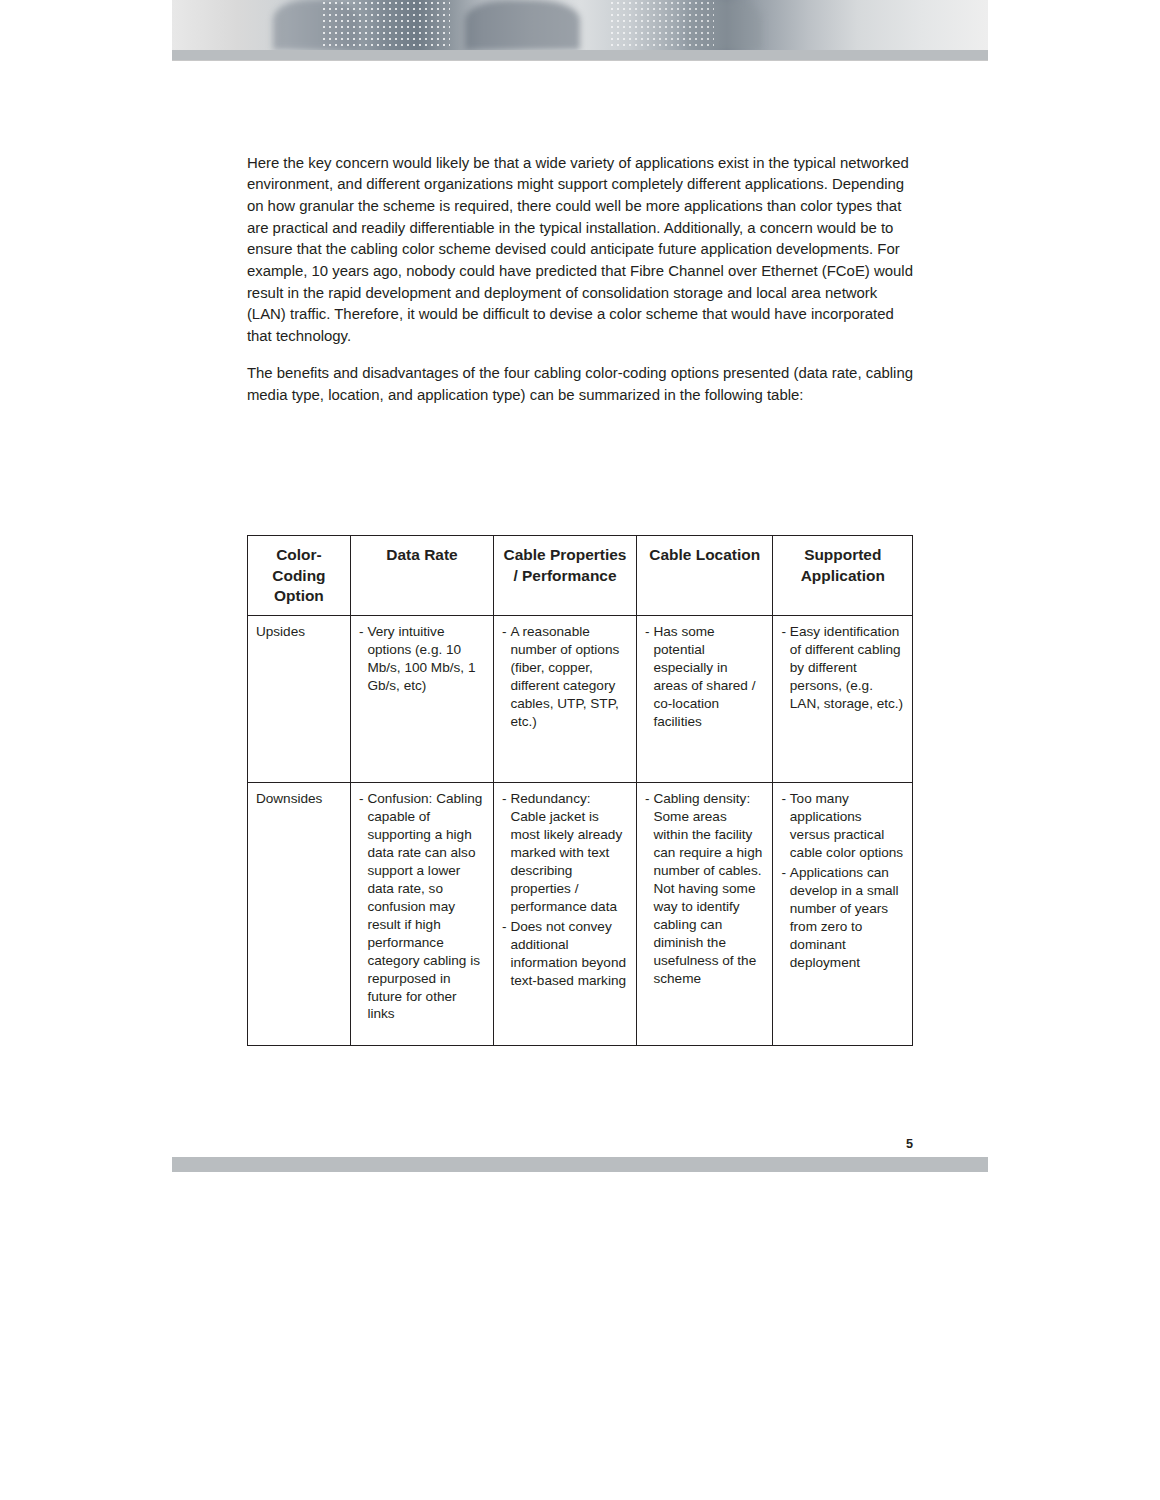Here the key concern would likely be that a wide variety of applications exist in the typical networked environment, and different organizations might support completely different applications. Depending on how granular the scheme is required, there could well be more applications than color types that are practical and readily differentiable in the typical installation. Additionally, a concern would be to ensure that the cabling color scheme devised could anticipate future application developments. For example, 10 years ago, nobody could have predicted that Fibre Channel over Ethernet (FCoE) would result in the rapid development and deployment of consolidation storage and local area network (LAN) traffic. Therefore, it would be difficult to devise a color scheme that would have incorporated that technology.
The benefits and disadvantages of the four cabling color-coding options presented (data rate, cabling media type, location, and application type) can be summarized in the following table:
| Color-Coding Option | Data Rate | Cable Properties / Performance | Cable Location | Supported Application |
| --- | --- | --- | --- | --- |
| Upsides | Very intuitive options (e.g. 10 Mb/s, 100 Mb/s, 1 Gb/s, etc) | A reasonable number of options (fiber, copper, different category cables, UTP, STP, etc.) | Has some potential especially in areas of shared / co-location facilities | Easy identification of different cabling by different persons, (e.g. LAN, storage, etc.) |
| Downsides | Confusion: Cabling capable of supporting a high data rate can also support a lower data rate, so confusion may result if high performance category cabling is repurposed in future for other links | Redundancy: Cable jacket is most likely already marked with text describing properties / performance data Does not convey additional information beyond text-based marking | Cabling density: Some areas within the facility can require a high number of cables. Not having some way to identify cabling can diminish the usefulness of the scheme | Too many applications versus practical cable color options Applications can develop in a small number of years from zero to dominant deployment |
5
━━━━━━━━━━
→ **ASSIGNED TASK**
Would you restate the listing word for word without its pictures?

→ **EXERCISE RESULT**
Here the key concern would likely be that a wide variety of applications exist in the typical networked environment, and different organizations might support completely different applications. Depending on how granular the scheme is required, there could well be more applications than color types that are practical and readily differentiable in the typical installation. Additionally, a concern would be to ensure that the cabling color scheme devised could anticipate future application developments. For example, 10 years ago, nobody could have predicted that Fibre Channel over Ethernet (FCoE) would result in the rapid development and deployment of consolidation storage and local area network (LAN) traffic. Therefore, it would be difficult to devise a color scheme that would have incorporated that technology.
The benefits and disadvantages of the four cabling color-coding options presented (data rate, cabling media type, location, and application type) can be summarized in the following table:
| Color-Coding Option | Data Rate | Cable Properties / Performance | Cable Location | Supported Application |
| --- | --- | --- | --- | --- |
| Upsides | Very intuitive options (e.g. 10 Mb/s, 100 Mb/s, 1 Gb/s, etc) | A reasonable number of options (fiber, copper, different category cables, UTP, STP, etc.) | Has some potential especially in areas of shared / co-location facilities | Easy identification of different cabling by different persons, (e.g. LAN, storage, etc.) |
| Downsides | Confusion: Cabling capable of supporting a high data rate can also support a lower data rate, so confusion may result if high performance category cabling is repurposed in future for other links | Redundancy: Cable jacket is most likely already marked with text describing properties / performance data Does not convey additional information beyond text-based marking | Cabling density: Some areas within the facility can require a high number of cables. Not having some way to identify cabling can diminish the usefulness of the scheme | Too many applications versus practical cable color options Applications can develop in a small number of years from zero to dominant deployment |
5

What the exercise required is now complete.